# samick avante riser?



## williamskg6 (Dec 21, 2008)

From what I can gather, it is a vacuum-cast aluminum riser. It's not forged. Forged risers tend to cost more and cast risers tend to have a reputation for cracking/breaking easier. I have been looking at this riser too - it looks pretty nice in the catalog. Anyone seen one in real life? Any opinions on quality/adjustability?

-Kent W.


----------



## DWAA Archer (Oct 14, 2011)

I bet its painted with that easy chip paint samick likes to use on all it's risers.

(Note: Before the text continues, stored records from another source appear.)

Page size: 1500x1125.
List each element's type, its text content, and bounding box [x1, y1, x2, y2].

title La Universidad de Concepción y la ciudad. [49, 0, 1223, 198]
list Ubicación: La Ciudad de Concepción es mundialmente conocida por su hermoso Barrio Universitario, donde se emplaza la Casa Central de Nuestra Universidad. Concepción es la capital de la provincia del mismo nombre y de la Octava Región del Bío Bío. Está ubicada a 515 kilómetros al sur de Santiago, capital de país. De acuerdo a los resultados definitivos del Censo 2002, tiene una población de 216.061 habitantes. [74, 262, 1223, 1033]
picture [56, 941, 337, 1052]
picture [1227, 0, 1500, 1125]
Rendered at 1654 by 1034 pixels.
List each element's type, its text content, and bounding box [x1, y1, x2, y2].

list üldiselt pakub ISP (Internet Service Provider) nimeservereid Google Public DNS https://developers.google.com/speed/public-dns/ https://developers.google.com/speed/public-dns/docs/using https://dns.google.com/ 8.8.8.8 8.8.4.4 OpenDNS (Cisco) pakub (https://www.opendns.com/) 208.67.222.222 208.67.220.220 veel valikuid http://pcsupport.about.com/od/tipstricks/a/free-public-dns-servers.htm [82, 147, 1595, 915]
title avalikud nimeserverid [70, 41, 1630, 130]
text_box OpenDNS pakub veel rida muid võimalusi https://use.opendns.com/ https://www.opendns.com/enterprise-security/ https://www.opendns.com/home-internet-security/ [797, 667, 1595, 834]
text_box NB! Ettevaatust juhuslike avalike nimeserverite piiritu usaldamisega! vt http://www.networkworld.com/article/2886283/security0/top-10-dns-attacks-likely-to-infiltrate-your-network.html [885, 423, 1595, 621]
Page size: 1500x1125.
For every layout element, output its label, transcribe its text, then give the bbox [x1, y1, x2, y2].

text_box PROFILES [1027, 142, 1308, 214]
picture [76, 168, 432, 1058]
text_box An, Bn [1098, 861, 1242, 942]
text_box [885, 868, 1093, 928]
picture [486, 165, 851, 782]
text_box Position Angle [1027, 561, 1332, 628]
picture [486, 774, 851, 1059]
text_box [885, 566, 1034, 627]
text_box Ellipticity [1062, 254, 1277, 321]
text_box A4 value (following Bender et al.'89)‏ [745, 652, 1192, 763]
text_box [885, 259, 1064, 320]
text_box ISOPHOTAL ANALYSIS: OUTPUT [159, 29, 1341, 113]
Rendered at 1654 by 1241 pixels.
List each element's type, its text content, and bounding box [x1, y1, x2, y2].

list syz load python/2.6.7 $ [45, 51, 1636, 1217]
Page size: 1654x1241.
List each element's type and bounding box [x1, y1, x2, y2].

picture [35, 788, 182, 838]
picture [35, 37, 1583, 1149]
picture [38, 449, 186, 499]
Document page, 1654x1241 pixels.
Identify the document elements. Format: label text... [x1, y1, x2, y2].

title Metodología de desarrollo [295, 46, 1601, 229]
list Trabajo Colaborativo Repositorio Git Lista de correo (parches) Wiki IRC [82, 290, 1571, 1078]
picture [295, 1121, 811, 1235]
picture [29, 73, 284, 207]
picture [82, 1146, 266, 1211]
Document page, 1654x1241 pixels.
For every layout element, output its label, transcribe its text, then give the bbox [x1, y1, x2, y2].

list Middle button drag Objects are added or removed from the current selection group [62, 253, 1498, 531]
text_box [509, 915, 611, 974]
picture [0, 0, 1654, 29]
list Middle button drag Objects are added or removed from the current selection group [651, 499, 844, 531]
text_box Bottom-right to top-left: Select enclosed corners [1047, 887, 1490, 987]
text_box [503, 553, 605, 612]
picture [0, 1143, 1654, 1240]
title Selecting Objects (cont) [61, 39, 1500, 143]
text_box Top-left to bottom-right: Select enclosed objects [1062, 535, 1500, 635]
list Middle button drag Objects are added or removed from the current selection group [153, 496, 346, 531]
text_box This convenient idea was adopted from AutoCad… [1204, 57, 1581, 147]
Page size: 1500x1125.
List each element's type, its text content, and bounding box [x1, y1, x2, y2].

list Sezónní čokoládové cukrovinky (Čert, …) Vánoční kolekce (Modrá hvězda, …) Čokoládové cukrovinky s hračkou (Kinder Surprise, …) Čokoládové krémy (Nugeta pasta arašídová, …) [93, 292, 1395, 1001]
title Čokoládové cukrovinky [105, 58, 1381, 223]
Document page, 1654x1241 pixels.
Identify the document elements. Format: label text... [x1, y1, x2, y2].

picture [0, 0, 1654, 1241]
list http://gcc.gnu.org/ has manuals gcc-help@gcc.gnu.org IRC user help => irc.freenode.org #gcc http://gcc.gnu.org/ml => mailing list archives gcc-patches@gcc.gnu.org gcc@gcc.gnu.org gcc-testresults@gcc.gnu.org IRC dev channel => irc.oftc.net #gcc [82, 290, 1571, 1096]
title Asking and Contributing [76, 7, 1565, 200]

Yes I shoot a well chipped samick.


----------



## kakend (Oct 30, 2007)

dont really care about cosmetic stuff but if they crack or break that is a big deal. I wouldnt put HEAVY limbs on any bow cause I dont shoot more than a little over 40lbs. I would also like to know about quality and adjustability if anyone has any hands on experience.

Thanks again,
Kasey


----------



## kakend (Oct 30, 2007)

but i guess bottom line is you always get what you pay for!


----------



## blade(RC) (Mar 29, 2010)

Tiller adjustment gets blocked by the paint job... It needs to be retapped for the limb bolts to be wound in all the way.


----------



## BPMike (Nov 16, 2007)

Several at our club have them. Other than the previously mentioned paint issues...chipping and paint in threads...they appear to be a lot of riser for the money. 

BPM


----------



## kakend (Oct 30, 2007)

Thanks guys, this is an old thread but I will still relay the reports to the guy who was wondering about the riser!

Have a great day,
Kasey


----------



## stryder1587 (Apr 15, 2014)

Any updates to those that have used bow how it's held up over the past 2 years?
I'm considering getting it but want to make sure there are no big problems.


----------